### ACTIVITY A
Write out the part of the blog post about sweets that runs from "Tuesday, April 18, 2023" to "Alwar Milk Cake.".
### ACTIVITY B
In the blog post about sweets, what was located next to the barber shop near the squadron?
### ACTIVITY C
Proceed with the blog post about sweets, continuing it from the point where it stops.

### PROVIDED PASSAGE

▼▼▼

Tuesday, April 18, 2023

SUGAR IS SWEET....BUT NOT AS SWEET AS...

 

Say what you will, one thing is for sure: Sugar is Sweet. And I love all things sweet.

Was I born with a sweet tooth or did I develop it in childhood? Growing up in grandpas’ house, no meal was complete without a laddoo, peda or barfi to round up with. On special occasions, it would be a Rasgulla or Kulfi in summer and Gajar Ka Halwa, Rewadi and Ghazak in winter. Festivals were marked by their own sweets; Ghevar with sugar coating on top on Gangaur, Gujia or ‘Prakiri’, as we call it at home, on Holi, Mataji’s signature ‘Maun Thaal’, a sweet made from ‘besan’ exquisitely flavoured with saffron and camphor, on Diwali, and so on. Pitaji would send someone to get hot Jalebis on holidays and on our Alwar trips, there was a Halwai just outside my granduncle’s house to readily provide Imartis and the famous Alwar Milk Cake. 

Over to NDA and the ‘sweet’ journey continued with puddings and desserts like Caramel Custard and Tipsy. Near our squadron, there was a barber shop which we had to visit at least once a week if not twice. Next to it, temptingly located, there was a bakery with cakes and pastries and the popular Cream Roll with dollops of the sweet gooeystuff inside. Haircut was invariably followed by overindulgence in the bakery.

▲▲▲

### RECORDED INFORMATION
▼▼▼

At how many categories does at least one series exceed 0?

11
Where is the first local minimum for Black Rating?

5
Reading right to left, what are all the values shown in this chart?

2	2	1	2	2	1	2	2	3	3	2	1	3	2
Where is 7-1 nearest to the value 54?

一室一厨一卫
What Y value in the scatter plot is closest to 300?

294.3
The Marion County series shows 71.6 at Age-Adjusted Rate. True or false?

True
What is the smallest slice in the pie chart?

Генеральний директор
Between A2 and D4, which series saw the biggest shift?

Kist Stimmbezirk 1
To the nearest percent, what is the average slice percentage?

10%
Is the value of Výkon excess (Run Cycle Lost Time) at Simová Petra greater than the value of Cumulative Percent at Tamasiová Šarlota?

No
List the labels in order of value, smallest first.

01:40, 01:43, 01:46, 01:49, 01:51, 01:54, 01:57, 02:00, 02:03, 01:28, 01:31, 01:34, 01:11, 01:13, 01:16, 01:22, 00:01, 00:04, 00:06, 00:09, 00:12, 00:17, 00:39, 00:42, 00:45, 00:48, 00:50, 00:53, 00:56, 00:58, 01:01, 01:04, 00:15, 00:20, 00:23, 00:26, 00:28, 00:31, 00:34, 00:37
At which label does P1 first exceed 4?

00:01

▲▲▲

### REPLY A
Tuesday, April 18, 2023

SUGAR IS SWEET....BUT NOT AS SWEET AS...

 

Say what you will, one thing is for sure: Sugar is Sweet. And I love all things sweet.

Was I born with a sweet tooth or did I develop it in childhood? Growing up in grandpas’ house, no meal was complete without a laddoo, peda or barfi to round up with. On special occasions, it would be a Rasgulla or Kulfi in summer and Gajar Ka Halwa, Rewadi and Ghazak in winter. Festivals were marked by their own sweets; Ghevar with sugar coating on top on Gangaur, Gujia or ‘Prakiri’, as we call it at home, on Holi, Mataji’s signature ‘Maun Thaal’, a sweet made from ‘besan’ exquisitely flavoured with saffron and camphor, on Diwali, and so on. Pitaji would send someone to get hot Jalebis on holidays and on our Alwar trips, there was a Halwai just outside my granduncle’s house to readily provide Imartis and the famous Alwar Milk Cake.

### REPLY B
A bakery with cakes and pastries, including the popular Cream Roll.

### REPLY C
Navy too provided sweets after meals and the practice continues at home. 

Till the ‘60s, I didn’t hear a bad word about sugar. It was in great demand and rationed in many places during and after WW II. People lovingly named their daughters ‘Cheeni’. As a kid, I recall a gathering of women of our caste in which someone complained, “Cheeni ‘raand’ to millay hi na hai”. The cuss word is hard to translate, so suffice it to say that what was said was, ‘Wicked sugar is just not available’. The throng included a woman named ‘Cheeni’ who created a ruckus before storming out in protest as she felt that she was being deliberately abused and insulted.

Numerous hit songs compared the sweetness of sugar with that of the singer’s loved one and vice versa. Sugar was a pure sweetheart, so what malformed it into a wicked vamp?  

The main accusation against it is that of diabetes. However, it is not sugar that causes the disease but the failure of pancreas to produce enough insulin because of a combination of genetic and environmental factors. Obesity that could lead to diabetes is also not directly due to sugar but excess of it combined with an inactive lifestyle and unhealthy diet.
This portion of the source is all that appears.